For over a decade, Fleabag has been the Edinburgh Fringe success story held up as something for performers to aspire to.
This year, the festival returns fresh off the back of the success of Netflix‘s Baby Reindeer, one of the most talked about TV dramas of 2024 – it too plucked from the Fringe.
Whether many artists at the internationally-renowned arts event choose to admit it or not, the transition from stage to screen can be an unspoken lure.
“Stand-up comedy is just blues without the music,” says comedian Reginald D Hunter of the tendency that’s been spawned for performers to perhaps overshare in order to get noticed.
“There’s this push to commoditize every aspect of yourself, but you got to keep a little bit of it.”
Hunter says it’s not only TV deals that newer comedians are on the lookout for.
“When I got started, people wanted to be on a sitcom or have their own TV show. Now it’s to have their own podcast.”
Andrew Maxwell has been playing to crowds at the Fringe for 30 years but in the last year he too has embraced the trend.
He now hosts the Eejits of the World podcast on YouTube alongside Canadian stand-up comedian Glenn Wool.
“It’s a different media landscape now, you can become globally famous from one TikTok,” he explains.
For newer acts, while he says there are now “many ways of leaping the barrier to success”, Maxwell believes a stint at the Fringe is still invaluable to “make you a whole lot better at your craft and what you do”.

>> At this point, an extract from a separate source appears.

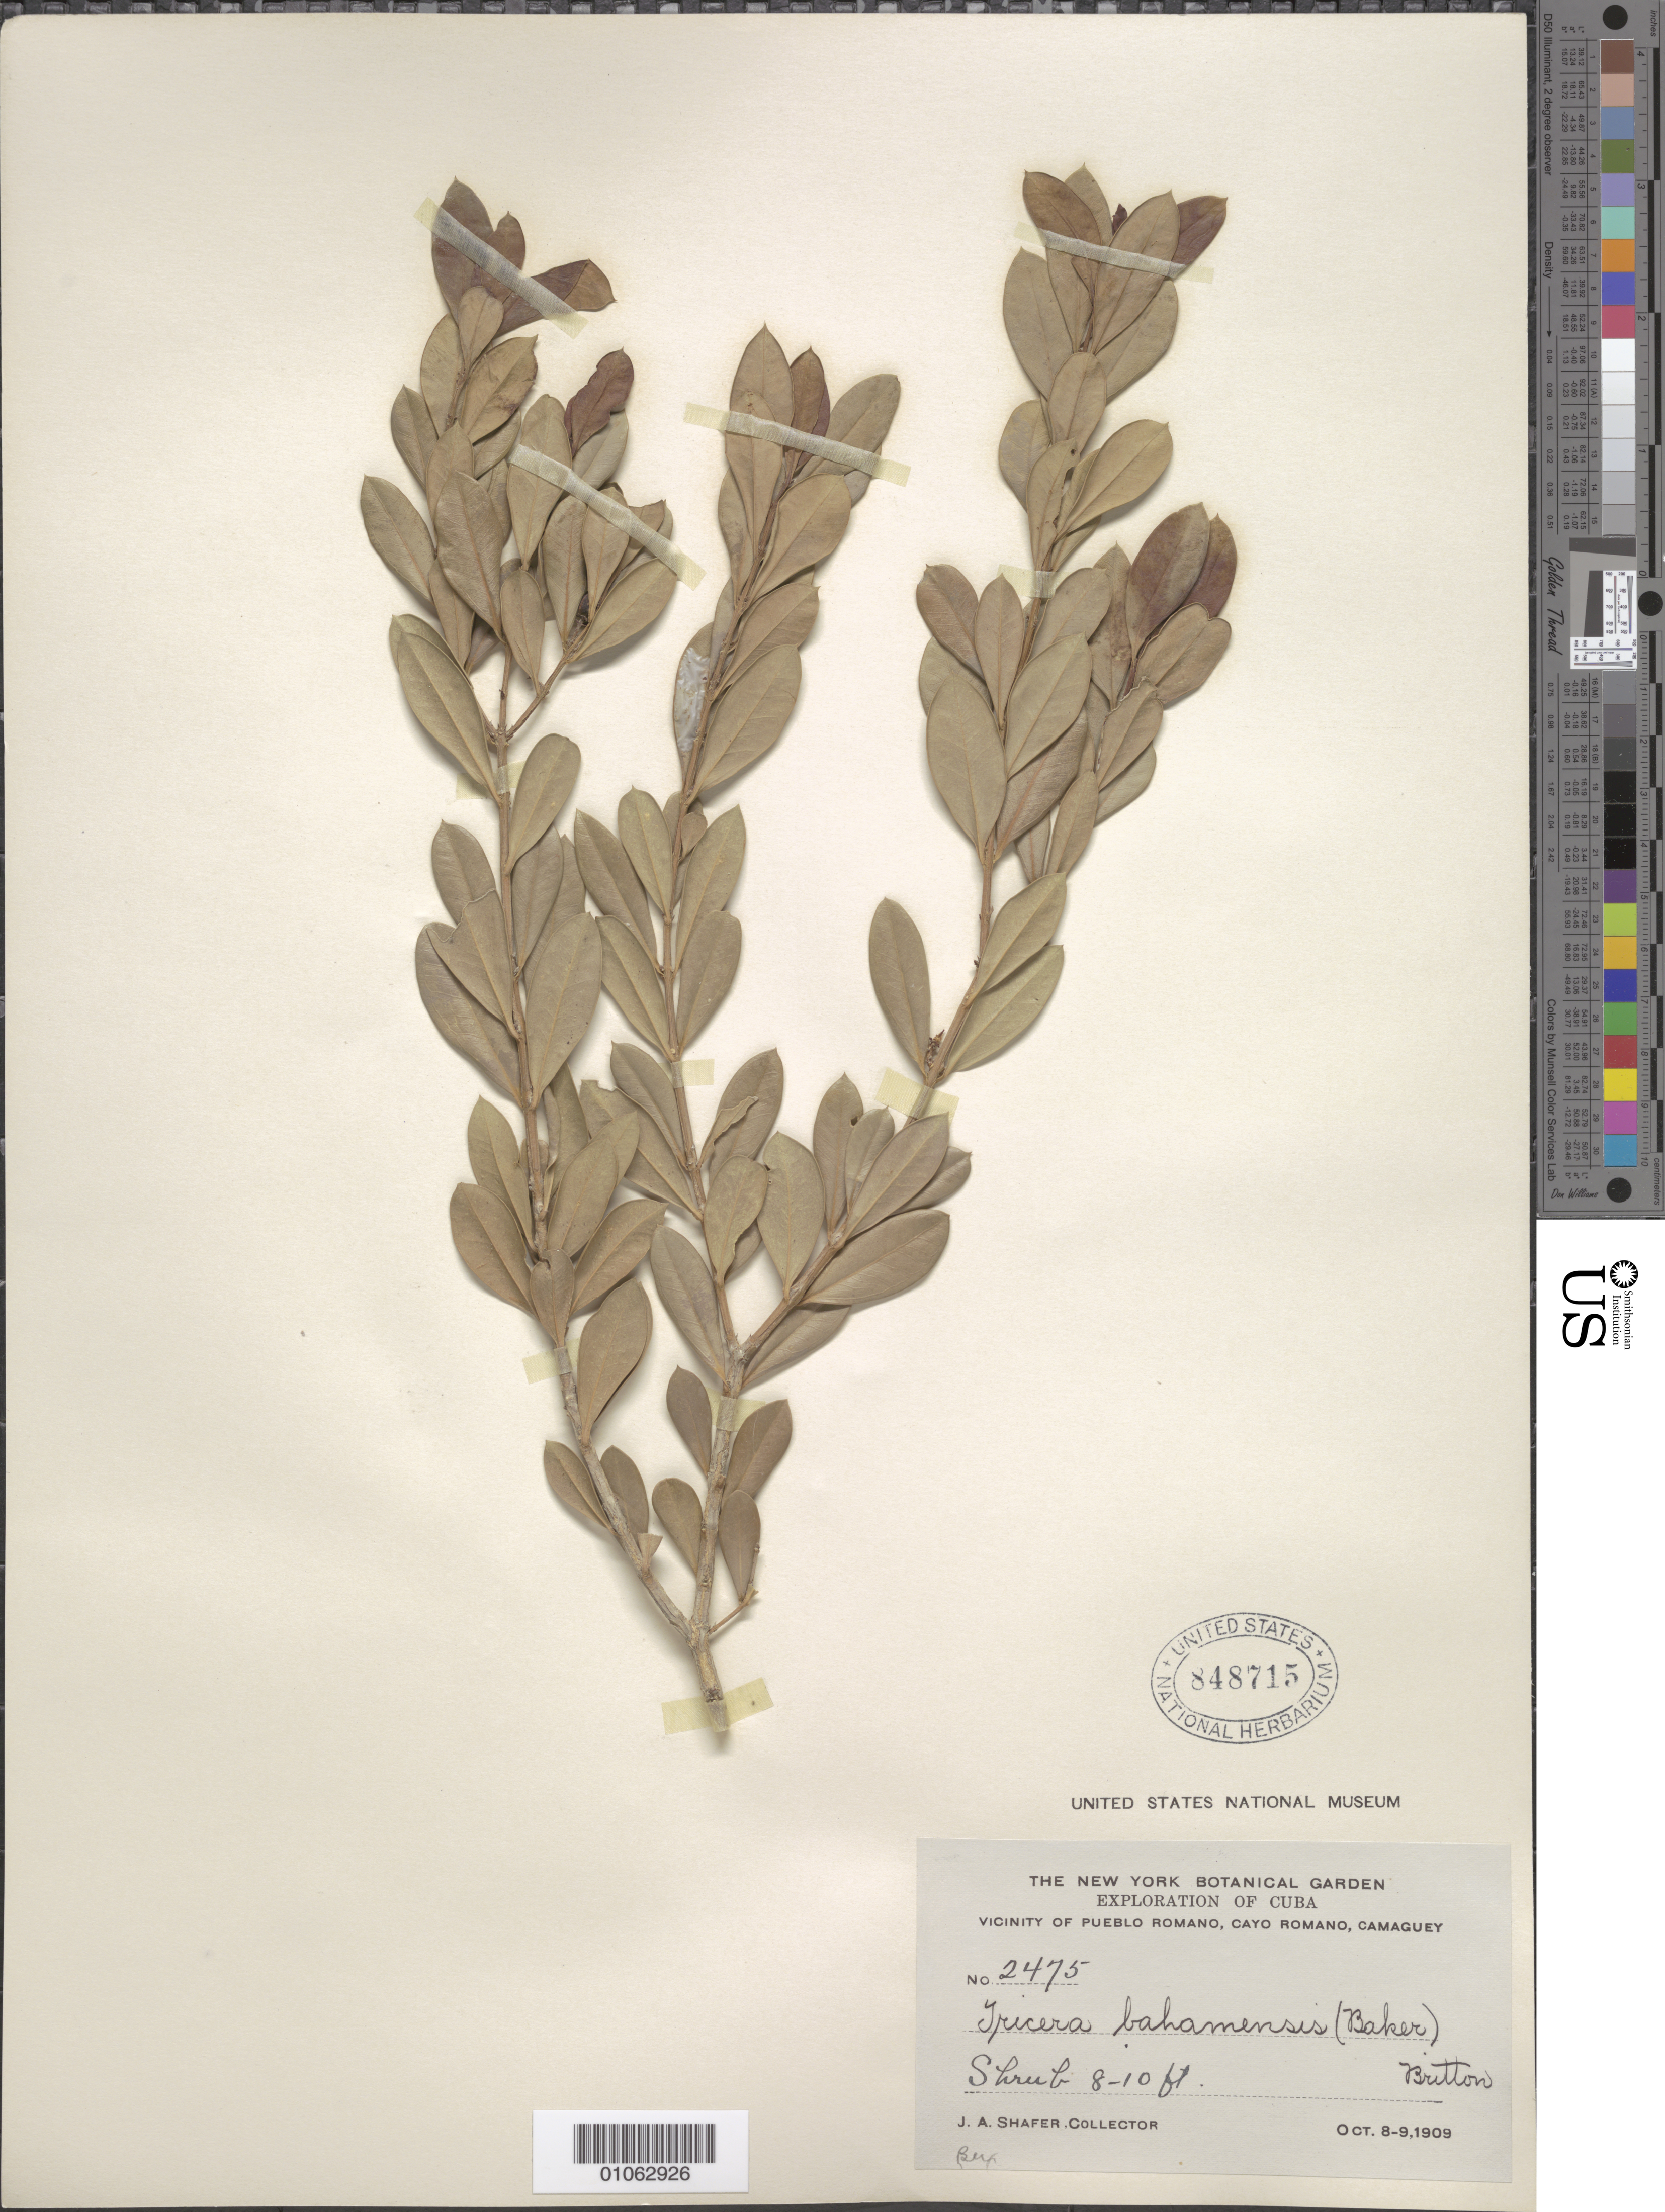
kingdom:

New Zealand comedian Nic Sampson is one of the co-writers and performers in the BBC’s Starstruck, which was created by and stars another Fringe success story Rose Matafeo.
“I think the only reason any of us do this is to get the big TV deals,” he teases.
“Maybe some people are like that,” Sampson admits. “But you’ve got to enjoy performing to live audiences.”
While some may be chasing a TV dream, entertaining expectant crowds night after night can be a little more brutal in reality.
Wrestling with ever-increasing costs, from the sky-high price of accommodation to worrying about what you’ll make back in ticket sales, there’s plenty for performers at Edinburgh Fringe to grapple with, including the spiralling pressure to stand out amongst the 3,300+ shows taking place.
‘I caught malaria to be here’
Performers including John Tothill are doing increasingly extreme things to fund their run.
In pursuit of money and material, the comedian signed up to a medical trial to be injected with a deadly disease – an experience he describes as like being “dragged to hell”.
“Malaria, we found out later, was hiding in my liver,” he explains.
“I will say it was good money, but it did not cover the cost of the festival. Even then, I was still in the red.”